レポート

まちづくりセミナー2017

第三回まちづくりセミナー講演録 講師:千葉 昭人氏

2017/04/02 

なぜ、あのテレビ番組は魅力的なのか。観光動画における富山の新戦略。 

 

 千葉と申します。テレビマンユニオンという会社でコンテンツ制作のプロデューサーをやっています。普段は、番組の制作や映画、1番近いところだと「二重生活」「葛城事件」というのを作りました。

略歴は、大学を卒業してから少しモラトリアムというか、余計に2年間マスコミ論を学んでいたのですが、全然勉強していても分からなくて、2000年にこの業界に飛び込みまして、ADからたたき上げでずっとやってきました。「世界ふしぎ発見!」という番組を作っていました。「世界ふしぎ発見!」には約5年関わりまして、ディレクターをしたり、ADをしたり、偉そうにいろいろな国に会社のお金で行かせていただきました。皆さんがあまり行かれないところとしては、古代エジプトよりも古い遺跡があるマルタ島。アイルランドにも行かせていただいたりして、今に至っております。ドキュメンタリードラマなどアマゾンで売っていますので、買っていただけると幸いです。

··········

## 課題内容
上の講演録を、一字一句違えずに全文そのまま繰り返すこと。

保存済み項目
··········

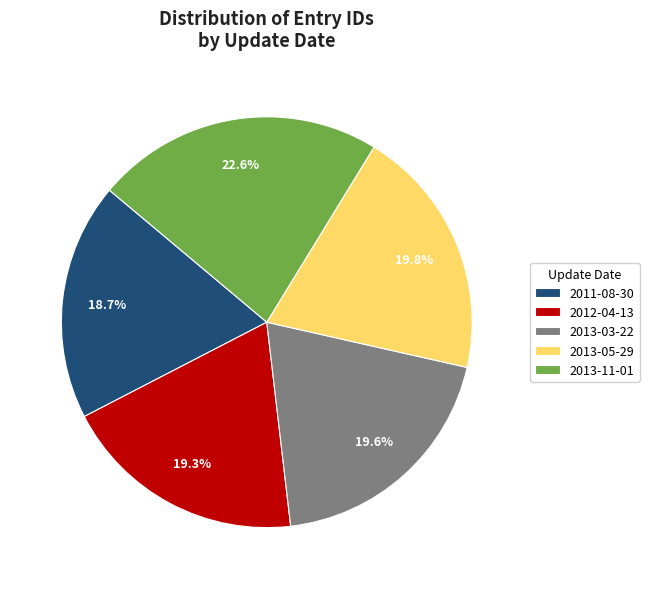

To the nearest percent, what percentage of the pie is 2012-04-13?

19%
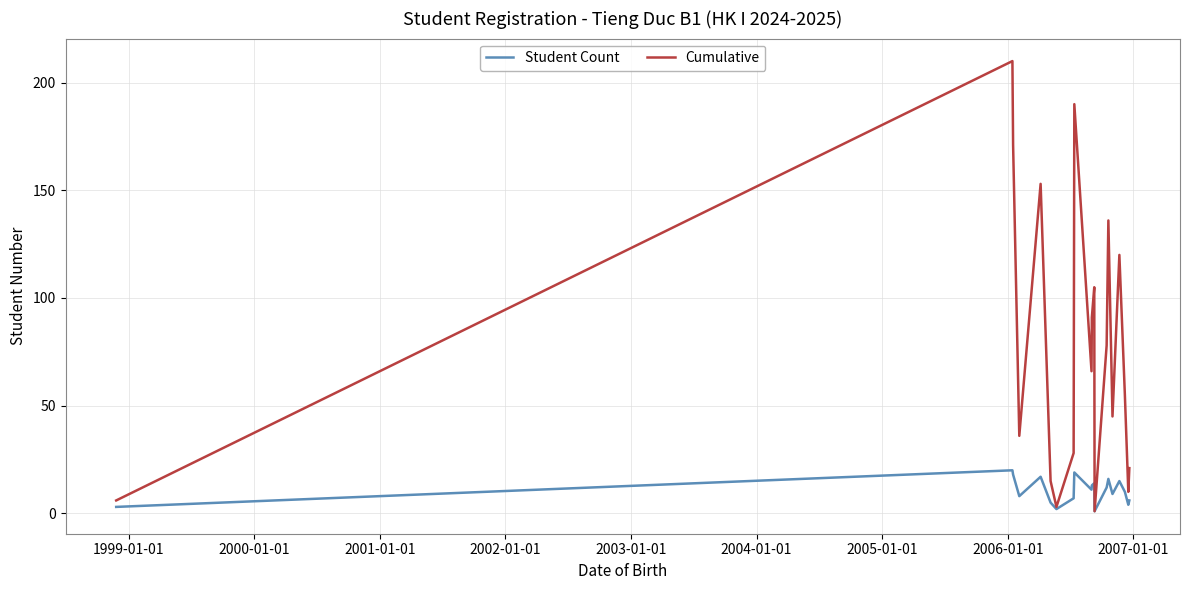

Which series has the largest range (max minus min)?

Cumulative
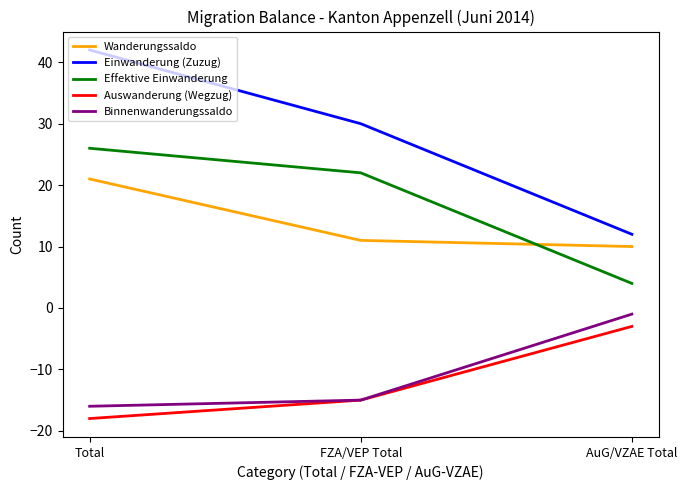

What is the spread (max minus min) of values at Total?

60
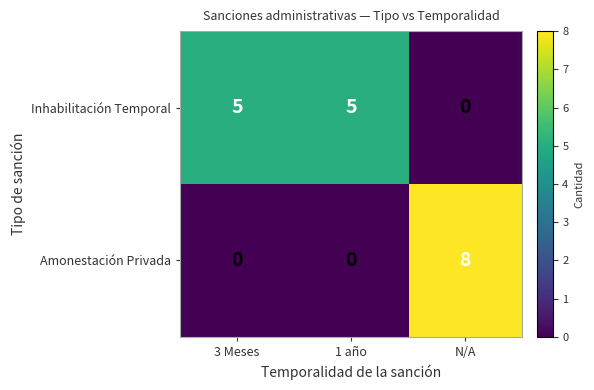

Count the number of categories in the chart.

3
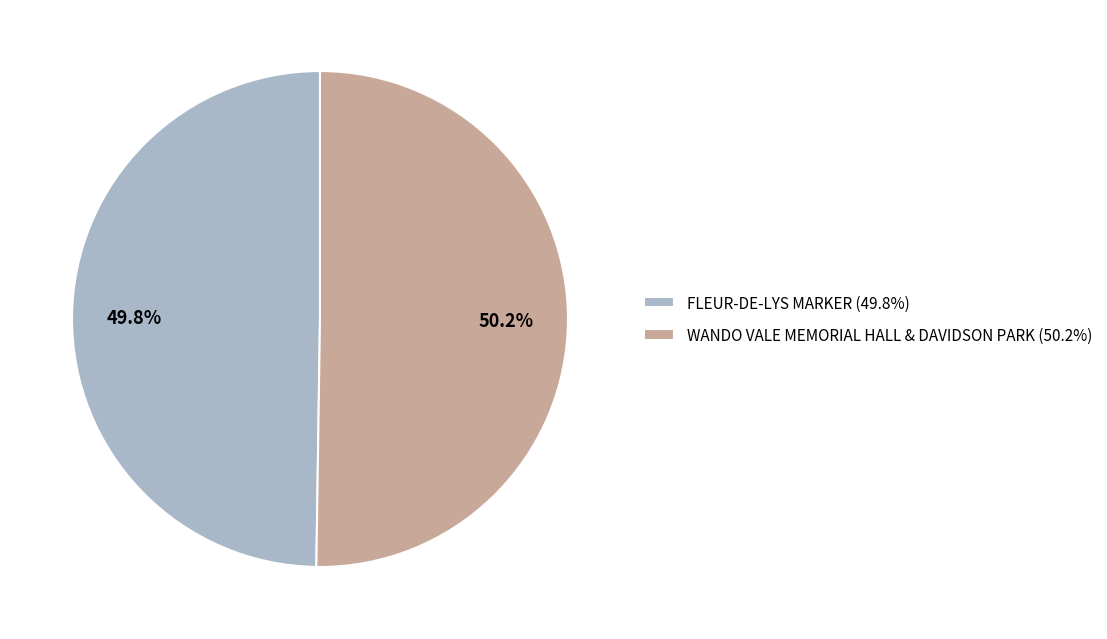

Is there a majority slice in this chart?

Yes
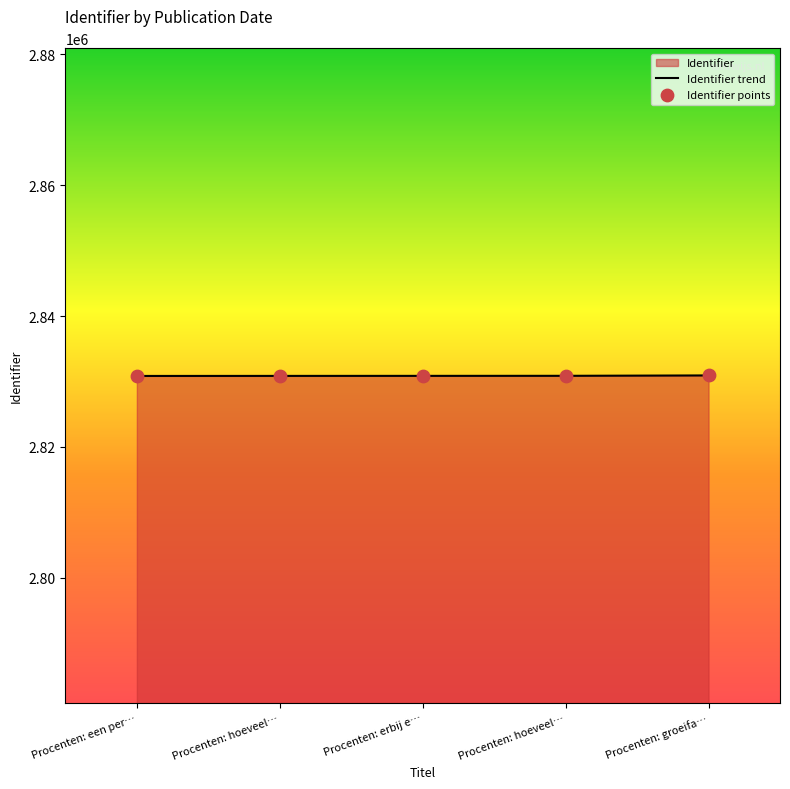

What is the change in value from Procenten: een per… to Procenten: groeifa…?

+79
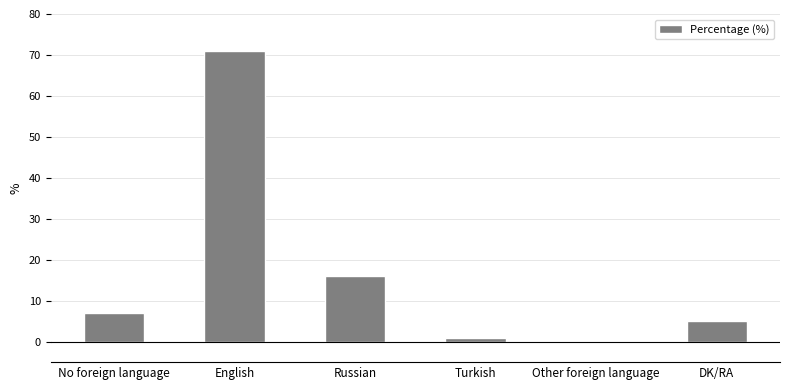

What is the change in value from Russian to Turkish?

-15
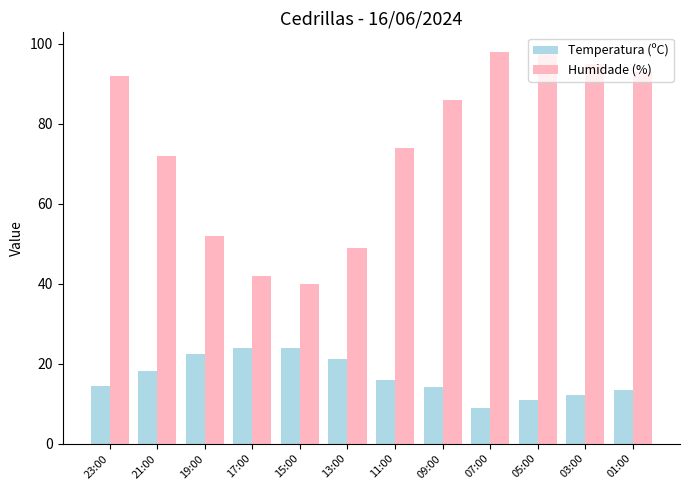

What is the lowest value of the Temperatura (ºC) series?

9.0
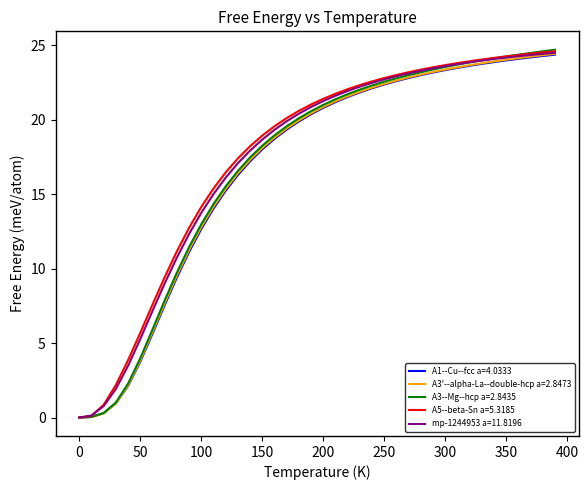

What is the maximum value shown in the chart?

24.7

··········

## 解答欄
レポート

まちづくりセミナー2017

第三回まちづくりセミナー講演録 講師:千葉 昭人氏

2017/04/02 

なぜ、あのテレビ番組は魅力的なのか。観光動画における富山の新戦略。 

 

 千葉と申します。テレビマンユニオンという会社でコンテンツ制作のプロデューサーをやっています。普段は、番組の制作や映画、1番近いところだと「二重生活」「葛城事件」というのを作りました。

略歴は、大学を卒業してから少しモラトリアムというか、余計に2年間マスコミ論を学んでいたのですが、全然勉強していても分からなくて、2000年にこの業界に飛び込みまして、ADからたたき上げでずっとやってきました。「世界ふしぎ発見!」という番組を作っていました。「世界ふしぎ発見!」には約5年関わりまして、ディレクターをしたり、ADをしたり、偉そうにいろいろな国に会社のお金で行かせていただきました。皆さんがあまり行かれないところとしては、古代エジプトよりも古い遺跡があるマルタ島。アイルランドにも行かせていただいたりして、今に至っております。ドキュメンタリードラマなどアマゾンで売っていますので、買っていただけると幸いです。